Lanterns were lit all over the various courtyards and pathways inside the shrine, casting a friendly glow over everything and everybody. In the center courtyard, a stage was lit with dozens of lanterns on each side.



On the stage were the portable shrines that would be carried at the head of the parade on Thursday.





We spent a good half hour wandering the shrine grounds, taking occasional pictures and managing to relax a little bit. Then we headed out into the nearby neighborhood: a former pleasure district that still sees the occasional geisha (one of the 1000 left in the world) walk by, but is mostly now, like central Takayama, a series of streets of old merchant homes that have been converted into shops and restaurants.

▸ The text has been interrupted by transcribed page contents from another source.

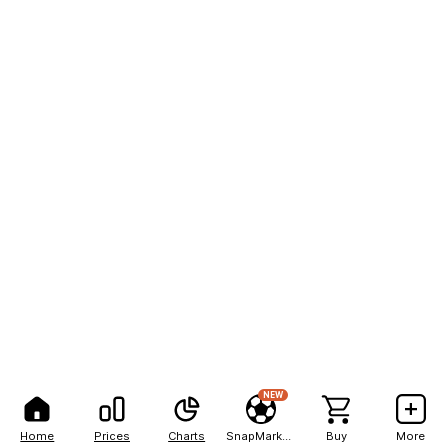
NEW
Home
Prices
Charts
SnapMarkets
Buy
More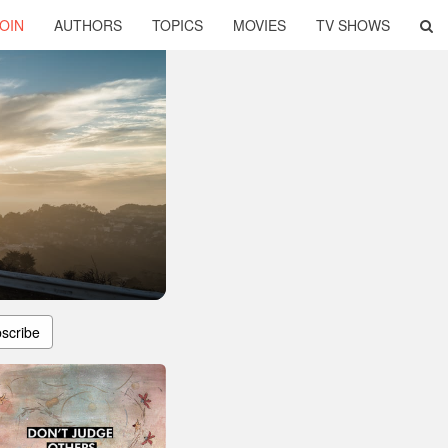
OIN
AUTHORS
TOPICS
MOVIES
TV SHOWS
scribe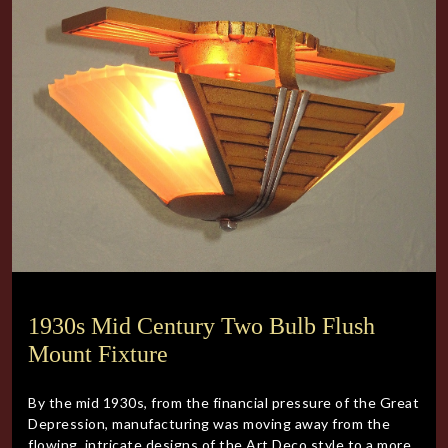
1930s Mid Century Two Bulb Flush
Mount Fixture
By the mid 1930s, from the financial pressure of the Great
Depression, manufacturing was moving away from the
flowing, intricate designs of the Art Deco style to a more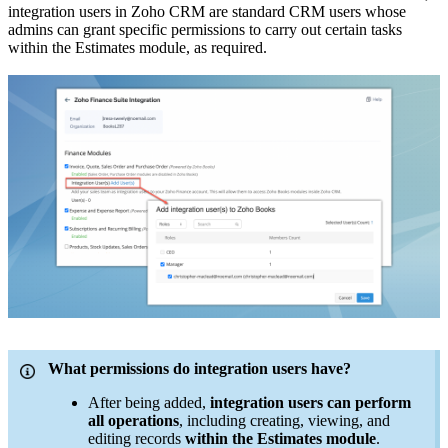
integration users in Zoho CRM are standard CRM users whose
admins can grant specific permissions to carry out certain tasks
within the Estimates module, as required.
What permissions do integration users have?
After being added,
integration users can perform
all operations
, including creating, viewing, and
editing records
within the Estimates module
.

In the evening, it was quite pretty: Kyoto is much less illuminated than Tokyo, and some of the side-streets were actually dark.

Around 8:30, our feet were starting to hurt and we realized that we had no idea how long it was going to take us to find our way home, so we gave up our search for ice cream, pulled into a streetcorner and opened up…well, all of our maps. We had an English bus map that omitted various routes and stop names. We had a complete bus map that was all in Japanese. We had Lonely Planet and the Kyoto Tourist Guide, and we had the map I’d bought at the station bookstore, which had metro stops but no bus stops.

It’s at times like this that I am very glad that I date a former travel professional with an innate sense of direction, and even better one who knows enough Chinese characters to be a bit dangerous reading Japanese Kanji.. After a bit of cross-checking between the maps, Miranda decided that the 202 bus would likely put us back at the intersection where we’d started our adventure in the afternoon… and that the nearest 202 stop was about two blocks away. Which it was. And the next bus was three minutes away. Miracle of miracles, we were home less than 45 minutes later.

And thus ended our first day in Kyoto, with me trying fitfully to go to sleep in an un-airconditioned room on a hot summer night, and only occasionally succeeding. But I’ll save my real weather whinging for tomorrow.